*** Data under study Section Begins ***

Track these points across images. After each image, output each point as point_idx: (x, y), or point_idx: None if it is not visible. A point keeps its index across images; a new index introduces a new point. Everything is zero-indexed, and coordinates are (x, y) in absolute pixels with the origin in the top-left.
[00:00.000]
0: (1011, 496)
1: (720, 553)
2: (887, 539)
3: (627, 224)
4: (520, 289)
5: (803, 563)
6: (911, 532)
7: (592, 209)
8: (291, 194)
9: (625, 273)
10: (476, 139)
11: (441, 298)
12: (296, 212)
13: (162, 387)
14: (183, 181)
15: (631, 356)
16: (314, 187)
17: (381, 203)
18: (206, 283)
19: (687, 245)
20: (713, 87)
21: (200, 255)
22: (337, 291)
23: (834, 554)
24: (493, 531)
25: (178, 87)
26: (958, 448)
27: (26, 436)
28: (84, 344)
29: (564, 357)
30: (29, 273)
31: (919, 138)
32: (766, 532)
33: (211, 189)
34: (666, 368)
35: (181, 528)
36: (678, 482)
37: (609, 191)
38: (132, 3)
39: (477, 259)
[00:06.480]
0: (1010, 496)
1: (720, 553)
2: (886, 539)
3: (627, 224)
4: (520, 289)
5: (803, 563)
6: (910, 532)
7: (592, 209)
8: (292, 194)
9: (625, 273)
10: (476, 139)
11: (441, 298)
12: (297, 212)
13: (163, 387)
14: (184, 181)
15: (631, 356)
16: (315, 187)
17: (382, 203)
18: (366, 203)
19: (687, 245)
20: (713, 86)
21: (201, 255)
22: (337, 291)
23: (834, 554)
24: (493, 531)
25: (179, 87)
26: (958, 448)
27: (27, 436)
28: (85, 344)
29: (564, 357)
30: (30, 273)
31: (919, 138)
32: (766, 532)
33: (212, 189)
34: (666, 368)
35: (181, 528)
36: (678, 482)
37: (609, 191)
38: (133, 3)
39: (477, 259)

*** Data under study Section Ends ***

Aim of the exercise
Repeat what the records above say. Use their exact words.

Result
Track these points across images. After each image, output each point as point_idx: (x, y), or point_idx: None if it is not visible. A point keeps its index across images; a new index introduces a new point. Everything is zero-indexed, and coordinates are (x, y) in absolute pixels with the origin in the top-left.
[00:00.000]
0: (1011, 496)
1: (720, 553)
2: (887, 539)
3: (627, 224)
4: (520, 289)
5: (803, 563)
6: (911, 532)
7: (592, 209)
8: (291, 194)
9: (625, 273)
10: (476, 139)
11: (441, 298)
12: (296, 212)
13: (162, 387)
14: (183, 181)
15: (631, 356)
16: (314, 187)
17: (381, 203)
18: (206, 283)
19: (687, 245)
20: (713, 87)
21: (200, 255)
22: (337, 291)
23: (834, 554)
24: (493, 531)
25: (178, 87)
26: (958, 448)
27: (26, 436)
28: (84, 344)
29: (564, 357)
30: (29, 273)
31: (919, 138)
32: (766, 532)
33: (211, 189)
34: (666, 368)
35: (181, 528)
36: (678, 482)
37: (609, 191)
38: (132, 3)
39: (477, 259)
[00:06.480]
0: (1010, 496)
1: (720, 553)
2: (886, 539)
3: (627, 224)
4: (520, 289)
5: (803, 563)
6: (910, 532)
7: (592, 209)
8: (292, 194)
9: (625, 273)
10: (476, 139)
11: (441, 298)
12: (297, 212)
13: (163, 387)
14: (184, 181)
15: (631, 356)
16: (315, 187)
17: (382, 203)
18: (366, 203)
19: (687, 245)
20: (713, 86)
21: (201, 255)
22: (337, 291)
23: (834, 554)
24: (493, 531)
25: (179, 87)
26: (958, 448)
27: (27, 436)
28: (85, 344)
29: (564, 357)
30: (30, 273)
31: (919, 138)
32: (766, 532)
33: (212, 189)
34: (666, 368)
35: (181, 528)
36: (678, 482)
37: (609, 191)
38: (133, 3)
39: (477, 259)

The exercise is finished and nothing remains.